AIM OF THE TASK: Could you retype all of the records exactly, leaving out every picture?

--- START ---

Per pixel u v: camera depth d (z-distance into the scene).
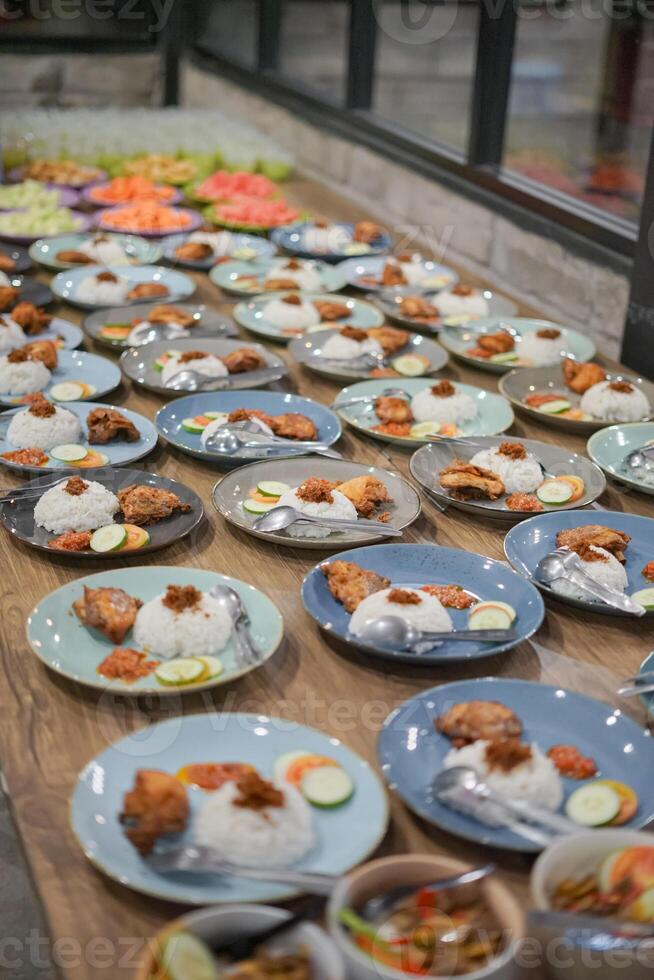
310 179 3.54
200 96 4.61
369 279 2.65
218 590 1.33
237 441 1.73
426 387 2.03
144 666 1.22
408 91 5.16
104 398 1.97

--- END ---

ANSWER BOX:
Per pixel u v: camera depth d (z-distance into the scene).
310 179 3.54
200 96 4.61
369 279 2.65
218 590 1.33
237 441 1.73
426 387 2.03
144 666 1.22
408 91 5.16
104 398 1.97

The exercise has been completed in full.